O poeta desdobra-se, insuportavelmente, pois “eu é um outro”, e sabe-o. Mas ele torna a encontrar, ao nível da vida elementar, sensível e na confusão – na nevrose mantida – uma espécie de unidade informe. “Inefável tortura”, acrescenta a carta bem conhecida, pois o poeta “procura mesmo, esgota em si todos os venenos” e todas as formas de sofrimento e de loucura. (Rimbaud Carta de 15 de Maio de 1871). É ao nível do real quotidiano que se opera a alquimia que o transmuda em poesia por meio das palavras. E nos “Chants de Maldoror”, é bem da aproximação imprevista de dois objetos familiares – por exemplo um guarda-chuva e uma máquina de costura sobre uma mesa de dissecção – que surge o efeito da surpresa, o choque simultaneamente intelectual e nervoso, no qual Lautréamont descobre aquilo a que chama ainda a beleza.
  • Excerto 3
Notas breves sobre alguns lugares tornados comuns.

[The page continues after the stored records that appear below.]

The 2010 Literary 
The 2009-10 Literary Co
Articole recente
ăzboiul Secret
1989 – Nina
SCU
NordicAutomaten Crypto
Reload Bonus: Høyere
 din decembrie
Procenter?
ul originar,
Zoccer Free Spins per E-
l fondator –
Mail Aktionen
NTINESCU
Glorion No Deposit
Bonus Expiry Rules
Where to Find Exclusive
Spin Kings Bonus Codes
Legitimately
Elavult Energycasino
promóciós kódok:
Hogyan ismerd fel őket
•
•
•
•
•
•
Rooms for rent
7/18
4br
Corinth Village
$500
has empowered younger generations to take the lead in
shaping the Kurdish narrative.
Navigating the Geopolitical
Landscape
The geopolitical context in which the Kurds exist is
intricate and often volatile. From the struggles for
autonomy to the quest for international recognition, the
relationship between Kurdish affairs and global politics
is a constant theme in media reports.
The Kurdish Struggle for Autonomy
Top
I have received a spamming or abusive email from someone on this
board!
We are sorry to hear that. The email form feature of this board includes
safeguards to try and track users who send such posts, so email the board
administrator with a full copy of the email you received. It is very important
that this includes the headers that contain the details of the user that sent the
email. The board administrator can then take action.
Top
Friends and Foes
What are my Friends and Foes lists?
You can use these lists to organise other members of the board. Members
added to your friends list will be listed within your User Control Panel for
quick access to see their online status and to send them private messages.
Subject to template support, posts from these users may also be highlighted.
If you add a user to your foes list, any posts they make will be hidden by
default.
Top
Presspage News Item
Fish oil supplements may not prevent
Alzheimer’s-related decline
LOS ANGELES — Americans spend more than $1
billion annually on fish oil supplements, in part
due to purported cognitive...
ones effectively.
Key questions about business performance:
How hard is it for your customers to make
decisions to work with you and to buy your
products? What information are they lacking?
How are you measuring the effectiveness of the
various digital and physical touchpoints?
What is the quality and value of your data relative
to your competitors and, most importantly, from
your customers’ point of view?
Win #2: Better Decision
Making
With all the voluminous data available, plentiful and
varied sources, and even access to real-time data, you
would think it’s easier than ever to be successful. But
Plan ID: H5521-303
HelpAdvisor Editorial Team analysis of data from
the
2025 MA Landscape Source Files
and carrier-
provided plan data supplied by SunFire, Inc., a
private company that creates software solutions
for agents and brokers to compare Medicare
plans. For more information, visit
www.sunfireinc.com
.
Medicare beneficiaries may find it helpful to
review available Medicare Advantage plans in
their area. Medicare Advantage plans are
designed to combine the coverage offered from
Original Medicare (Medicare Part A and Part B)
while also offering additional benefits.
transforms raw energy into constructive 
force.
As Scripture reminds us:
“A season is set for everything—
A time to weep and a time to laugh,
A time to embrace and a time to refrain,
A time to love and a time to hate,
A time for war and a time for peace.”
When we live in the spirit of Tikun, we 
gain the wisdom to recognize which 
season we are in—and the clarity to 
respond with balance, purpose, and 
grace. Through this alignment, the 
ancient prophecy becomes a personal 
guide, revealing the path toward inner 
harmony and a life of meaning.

A antiga sabedoria sabia que a velhice é um mal pior que a morte. Os nossos metafísicos que tanto nos falam do “outro – diferente do ser” (para imitar uma vez mais o seu palavreado), não nos falam muito da velhice. É que este pensamento nada tem de excitante ou do outro mundo. É apenas uma triste realidade; e, no entanto, este pensamento diz-nos o que temos a vencer, imediatamente e em cada um de nós, ainda que sejamos muito jovens, e em todos os instantes da vida quotidiana. Sabe-se, muito bem, por outro lado, que a velhice não tem necessidade de procurar o pensamento da morte, que vem só por si, sem nada trazer. Mas se a juventude sente a necessidade de pensar na morte para estimular o desejo de viver; só ela se proclama com orgulho, julgando-se carregada de verdade pelo simples facto de ser juventude – e se, ao mesmo tempo, ela emurchece com o pensamento obsidiante da morte, então é preciso lamentá-la por essa velhice prematura!
A filosofia aliou-se, portanto, com a literatura nesta grande conspiração contra a vida quotidiana do homem.